Wednesday, September 10, 2008

How Do They Keep Going?

The futility of life in Haiti:
[T]he enduring spirit of the people of Gonaïves is being tested by a string of recent tropical storms and hurricanes whose names Haitians spit out like curses — Fay, Gustav, Hanna and Ike.

After four fierce storms in less than a month, the little that many people had has turned to nothing at all. Their humble homes are under water, forcing them onto the roofs. Schools are canceled. Hunger is now intense. Difficult lives have become untenable ones and, if that was not enough, hurricane season has only just reached the traditional halfway mark.

One can see the misery in the eyes of Edith Pierre, who takes care of six children on her roof in the center of Gonaïves. She has strung a sheet up to shield them, somewhat, from the piercing sun. The few scraps of clothing she could salvage sit in heaps off to a side. “Now I have nothing,” she said before pausing a minute, staring down from the roof at the river of floodwater around and then saying again in an even more forlorn way: “Nothing.”

...More misery in Haiti is an almost unfathomable thing. Already the poorest place in the Western Hemisphere, it has become even more destitute. Haitians were struggling to feed themselves before the hurricanes battered their agricultural lands, killed their livestock and washed away their tiny stores of rice. Now, the country will be even more dependent on imports, and the high food prices across the globe will only increase their sting.

...And now that suffering has been turned up a notch. The hurricanes have struck all 10 of Haiti’s regions, and by knocking out bridges and washing away roads they have created isolated pockets of misery across the countryside. Relief workers and Haitian authorities have reported more than 300 deaths, most from Hanna, and they are just beginning to reach all the trouble spots.

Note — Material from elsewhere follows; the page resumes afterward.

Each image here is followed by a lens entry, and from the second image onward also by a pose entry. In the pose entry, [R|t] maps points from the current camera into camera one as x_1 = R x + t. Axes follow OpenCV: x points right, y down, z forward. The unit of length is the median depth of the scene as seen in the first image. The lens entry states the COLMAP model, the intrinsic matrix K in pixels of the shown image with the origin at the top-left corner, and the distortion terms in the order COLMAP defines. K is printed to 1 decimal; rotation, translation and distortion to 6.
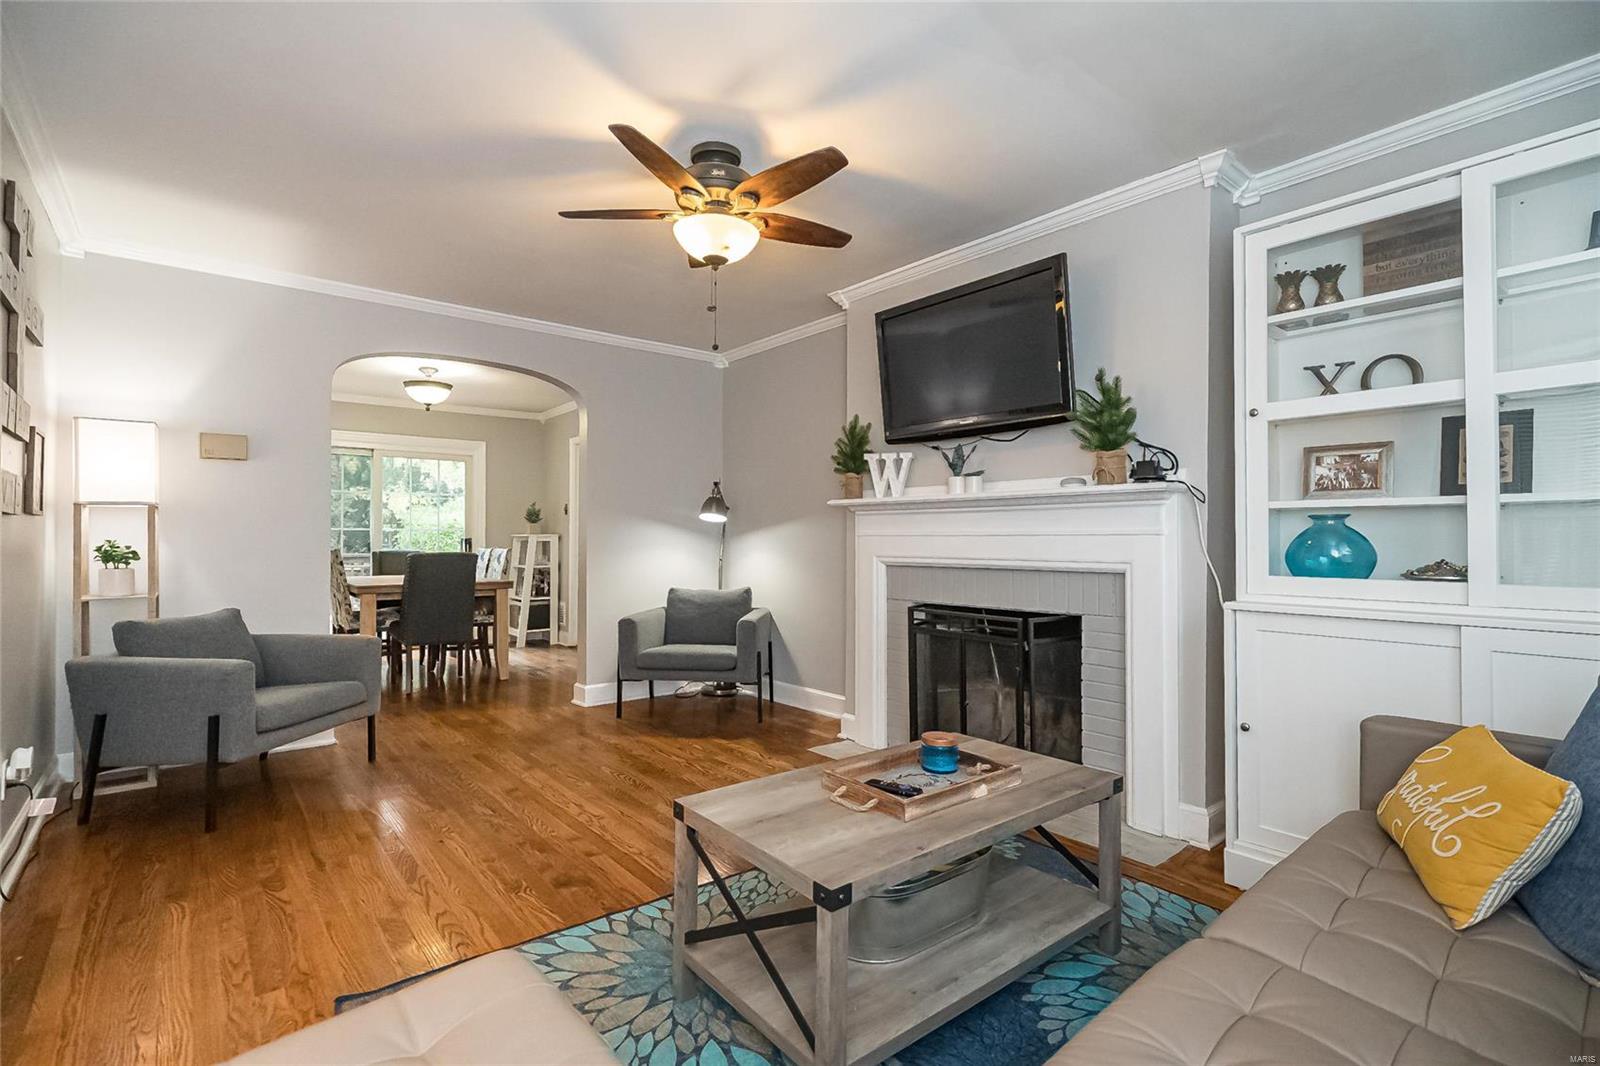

...Getting food to the hungry is no easy task, dependent on planes, ships and helicopters — including a nearby United States Navy vessel — since trucks are getting stuck in the mud. Once food reaches a place like Gonaïves, the crush of desperate people turns handouts into melees. As a solution, food trucks, protected by heavily armed Argentine soldiers serving with the United Nations peacekeeping mission in the country, have begun setting out before dawn distribute high-energy biscuits while most of the city still sleeps.

...Gonaïves, the worst of the worst in the scale of the death and destruction, has always been especially vulnerable when hurricanes strike. The northern port city is located in a flood plain and it fills up fast when rivers break their banks and rain rushes down mountains long ago stripped of trees. But that same geography gives the place agricultural potential and much of the rice grown in the country is from the area around here.

It was just four years ago that Hurricane Jeanne hit Gonaïves, killing about 3,000 people and leveling much of the city. The ensuing years have been spent rebuilding.

This time, though, there is talk about whether it makes sense to try to recreate the same old place again. Authorities are talking about shifting some of the population away from the lowest-lying areas.

There is discussion of boosting building codes so the next storm — and everyone knows there will be one — does not so easily level flimsy structures. The local emergency operations center was flooded and, Yolene Surena, its coordinator, vowed that the new one will move to higher ground. “We should have done it before,” she acknowledged with a shake of her head.

In Port-au-Prince, Patrick Elie, a presidential adviser who is preparing a report on whether Haiti ought to reform its army, said the string of storms makes it clearer than ever to him that the country’s biggest enemies are not other armies.

“We need a civil defense system,” he said. “These storms have pointed out the weakness of the Haitian state. Why are we surprised every time a storm hits when we know another one will come?”